- **YOUR ASSIGNMENT**:
For the word "Metres", count the lines of the listing that contain it and give only the count.

- **DATA EXTRACTS**:
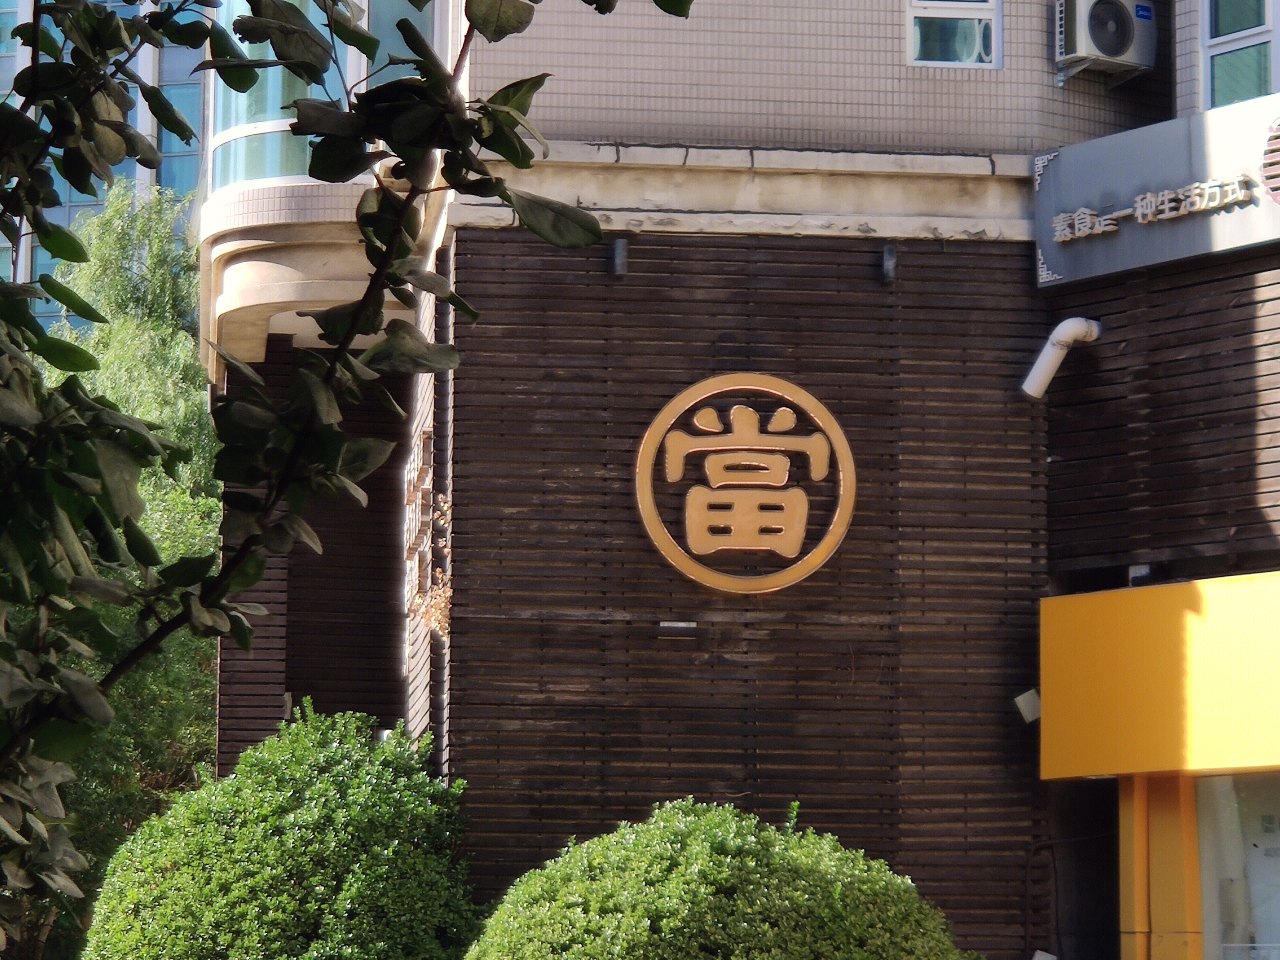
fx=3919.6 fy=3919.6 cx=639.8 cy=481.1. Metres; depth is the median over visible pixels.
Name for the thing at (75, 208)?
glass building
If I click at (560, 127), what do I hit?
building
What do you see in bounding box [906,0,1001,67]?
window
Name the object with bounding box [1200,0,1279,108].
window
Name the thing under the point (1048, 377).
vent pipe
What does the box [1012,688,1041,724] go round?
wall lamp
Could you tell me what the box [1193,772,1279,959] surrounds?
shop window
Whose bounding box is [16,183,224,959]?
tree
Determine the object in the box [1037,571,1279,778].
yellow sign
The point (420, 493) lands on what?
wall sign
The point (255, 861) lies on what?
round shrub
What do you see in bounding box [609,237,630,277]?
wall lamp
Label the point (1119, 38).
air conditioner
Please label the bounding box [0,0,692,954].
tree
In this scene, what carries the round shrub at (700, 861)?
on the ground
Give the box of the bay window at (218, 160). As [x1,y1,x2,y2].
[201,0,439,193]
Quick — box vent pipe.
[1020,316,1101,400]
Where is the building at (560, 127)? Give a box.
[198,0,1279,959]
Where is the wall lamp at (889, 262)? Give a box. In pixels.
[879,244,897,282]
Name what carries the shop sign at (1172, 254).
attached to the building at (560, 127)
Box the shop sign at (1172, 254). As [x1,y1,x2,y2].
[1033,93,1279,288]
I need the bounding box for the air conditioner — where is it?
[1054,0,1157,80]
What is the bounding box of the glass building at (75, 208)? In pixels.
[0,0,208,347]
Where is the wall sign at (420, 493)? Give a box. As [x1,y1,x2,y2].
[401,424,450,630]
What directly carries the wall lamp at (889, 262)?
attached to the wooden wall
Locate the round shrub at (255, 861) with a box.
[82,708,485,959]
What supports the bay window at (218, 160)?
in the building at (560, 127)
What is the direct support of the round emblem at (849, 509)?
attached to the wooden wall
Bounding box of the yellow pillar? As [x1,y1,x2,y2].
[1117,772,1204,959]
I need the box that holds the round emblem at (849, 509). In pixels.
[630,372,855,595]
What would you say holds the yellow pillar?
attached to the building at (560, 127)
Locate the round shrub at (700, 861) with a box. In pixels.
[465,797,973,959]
* * *
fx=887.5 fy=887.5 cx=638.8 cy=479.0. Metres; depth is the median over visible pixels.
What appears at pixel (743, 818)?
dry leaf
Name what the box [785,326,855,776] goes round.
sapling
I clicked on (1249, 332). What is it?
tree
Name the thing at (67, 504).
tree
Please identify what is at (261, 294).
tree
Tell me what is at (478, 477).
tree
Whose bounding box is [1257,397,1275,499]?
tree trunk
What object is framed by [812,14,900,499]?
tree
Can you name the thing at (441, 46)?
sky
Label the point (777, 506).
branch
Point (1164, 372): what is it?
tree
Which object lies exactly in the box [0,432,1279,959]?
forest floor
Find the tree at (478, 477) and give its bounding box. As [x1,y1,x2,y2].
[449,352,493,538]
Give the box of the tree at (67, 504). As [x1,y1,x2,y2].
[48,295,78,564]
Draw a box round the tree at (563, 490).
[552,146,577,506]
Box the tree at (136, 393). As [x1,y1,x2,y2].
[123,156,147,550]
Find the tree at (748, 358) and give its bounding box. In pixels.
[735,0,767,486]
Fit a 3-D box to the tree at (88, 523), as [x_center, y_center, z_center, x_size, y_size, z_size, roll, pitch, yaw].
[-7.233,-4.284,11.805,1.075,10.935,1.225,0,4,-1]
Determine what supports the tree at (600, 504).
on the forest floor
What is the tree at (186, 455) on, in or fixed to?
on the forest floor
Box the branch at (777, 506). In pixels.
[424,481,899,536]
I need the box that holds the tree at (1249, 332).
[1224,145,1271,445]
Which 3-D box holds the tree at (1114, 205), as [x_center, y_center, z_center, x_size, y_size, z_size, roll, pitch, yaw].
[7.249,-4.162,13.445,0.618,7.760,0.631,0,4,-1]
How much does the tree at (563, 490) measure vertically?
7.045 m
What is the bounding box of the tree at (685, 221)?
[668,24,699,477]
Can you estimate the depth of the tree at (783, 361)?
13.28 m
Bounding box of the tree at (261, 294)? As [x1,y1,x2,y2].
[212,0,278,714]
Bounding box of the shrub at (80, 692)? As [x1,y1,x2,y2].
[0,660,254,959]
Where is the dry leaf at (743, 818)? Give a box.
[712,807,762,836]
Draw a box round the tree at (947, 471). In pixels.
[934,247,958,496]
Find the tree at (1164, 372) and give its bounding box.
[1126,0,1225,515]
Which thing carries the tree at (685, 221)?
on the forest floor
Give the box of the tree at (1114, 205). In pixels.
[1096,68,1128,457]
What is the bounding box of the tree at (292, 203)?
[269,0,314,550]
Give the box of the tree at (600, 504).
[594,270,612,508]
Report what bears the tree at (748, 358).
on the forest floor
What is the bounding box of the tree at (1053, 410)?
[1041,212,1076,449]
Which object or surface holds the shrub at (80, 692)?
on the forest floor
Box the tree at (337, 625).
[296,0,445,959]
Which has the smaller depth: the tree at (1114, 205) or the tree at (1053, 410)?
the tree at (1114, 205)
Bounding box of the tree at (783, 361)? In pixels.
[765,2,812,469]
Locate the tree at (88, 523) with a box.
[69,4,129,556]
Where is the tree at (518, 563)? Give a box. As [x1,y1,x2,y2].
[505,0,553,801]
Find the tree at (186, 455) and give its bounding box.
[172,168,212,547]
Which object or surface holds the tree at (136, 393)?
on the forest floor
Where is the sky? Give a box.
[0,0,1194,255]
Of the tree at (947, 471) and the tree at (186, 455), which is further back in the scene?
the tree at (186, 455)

- **RESPONSE**:
2